Au cours de la visite, je n'ai pas trouvé de bout. Ca s'arrête sur des remblais trop remblayés afin que ça passe. En insistant, il serait possible de passer mais problème majeur, ce type de visite en ramping ne permet plus d'inspecter les voutes. C'est donc déraisonnable et je me le suis interdit.

Visiter Hordain, c'est du masochisme, même si le terme est cru. C'est dur, éprouvant, fatigant, hostile, rampatoire, chaotique… mais quelque part magique. Les rares espaces non-rampatoires sont beaux.
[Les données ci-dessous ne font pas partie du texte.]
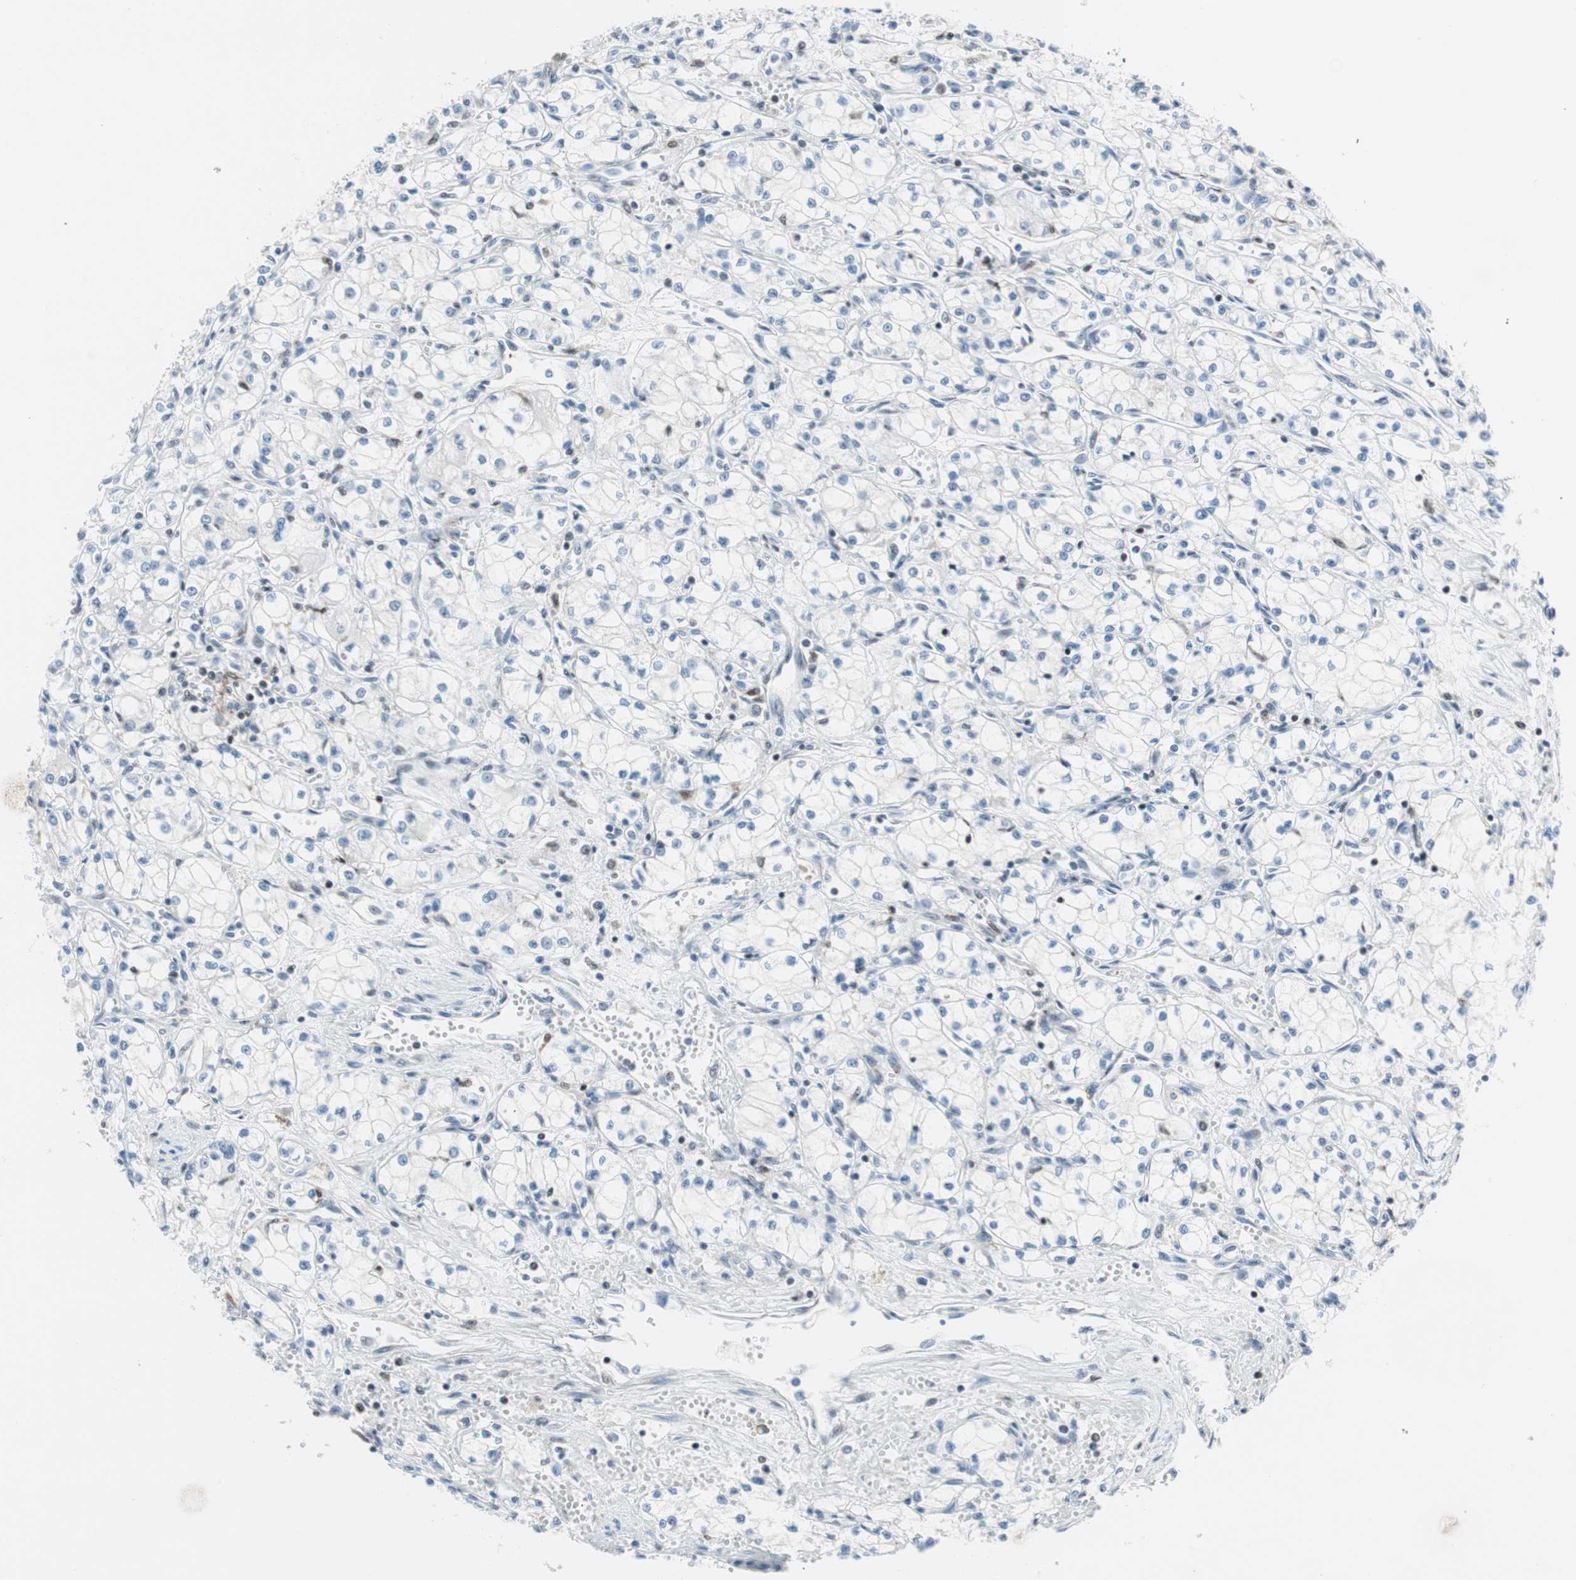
{"staining": {"intensity": "negative", "quantity": "none", "location": "none"}, "tissue": "renal cancer", "cell_type": "Tumor cells", "image_type": "cancer", "snomed": [{"axis": "morphology", "description": "Normal tissue, NOS"}, {"axis": "morphology", "description": "Adenocarcinoma, NOS"}, {"axis": "topography", "description": "Kidney"}], "caption": "Histopathology image shows no significant protein positivity in tumor cells of renal cancer (adenocarcinoma).", "gene": "RGS10", "patient": {"sex": "male", "age": 59}}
Sans les genouillères, c'est quasiment impossible tant c'est exténuant. Les grosses chaussures et les gants ont aidé, sans citer le casque, qui fut plus qu'utile…

Voici quelques photos des lieux, qui témoignent de la beauté de ces galeries.


Un aspect classique de la carrière. De part et d'autre, c'est du clavage à 100%.


Quelquefois, ces clavages laissent apparaitre 10 à 20 centimètres libres au sommet.


Les clavages effondrés laissent de petits boyaux dans lesquels il est possible de se faufiler. Sérieux ? Oui oui, une visite d'Hordain, c'est ça.


La particularité de la carrière, ce sont les fiches de salaire au mur.


Des fois, cela donne l'impression que ce sont des instructions quant aux blocs à débiter.


Dans bien des galeries, on sent une grande attention à la taille, c'est très soigné.


Les quartiers de la sorte sont... bien rares malheureusement. On retourne rapidement au
mode terrier de renard...


Comme on le voit, mis à part les clavages, il n'y a pas d'effondrements.


Ces galeries semblent avoir été creusées dans une période 1740-1780.


Une simple image de la perfection souterraine, quel bel alignement.


A nouveau du comptage. A droite, les initiales des ouvriers.


Une barre à mine. L'ouvrier qui la manipulait devait faire deux fois ma taille et sept fois mon poids.
La barre était très lourde.


Le quartier d'exploitation.


Ici, on est presque au fond vers le nord, sur le territoire de Lieu-Saint-Amand.


A droite au sol, c'est un fil d'Ariane.


Un aspect des boyaux de renards. Je n'ai pas pu faire une photo dans les blocs, c'était trop dur.


Dans le quartier des piliers 110-150.


Des comptes de l'année 10, donc 1810 ?
Le 4 juillet 1810.
Le 23 juillet 1810.
Le 9 août 1810.
Le 31 décembre 1810.


En bas en lumière rasante, on voit une date : le 4 juillet 10.
Ce qui est assez étonnant, c'est qu'il s'agit d'un dimanche.


Les salaires. En haut, il est écrit Conte de Lhauille. L'écriture est assez claire, donc je ne comprends pas du tout. Serait-ce un compte de la houille ? Cela me parait assez rocambolesque. On y voit Alain (efficace le bougre), le fils (le moins efficace avec 3 blocs et demi), un inconnu, Cauchy et Plume. Une hypothèse, Lhauille, Lhouille (?) est peut-être un patronyme, puisque 6 blocs sont comptés.


Quelquefois, la taille des piliers est très en deça du raisonnable. Les contraintes doivent être faibles, car
c'est en bon état. Au dessus, c'est assez majoritairement des terres agricoles.


La dernière image de cette carrière.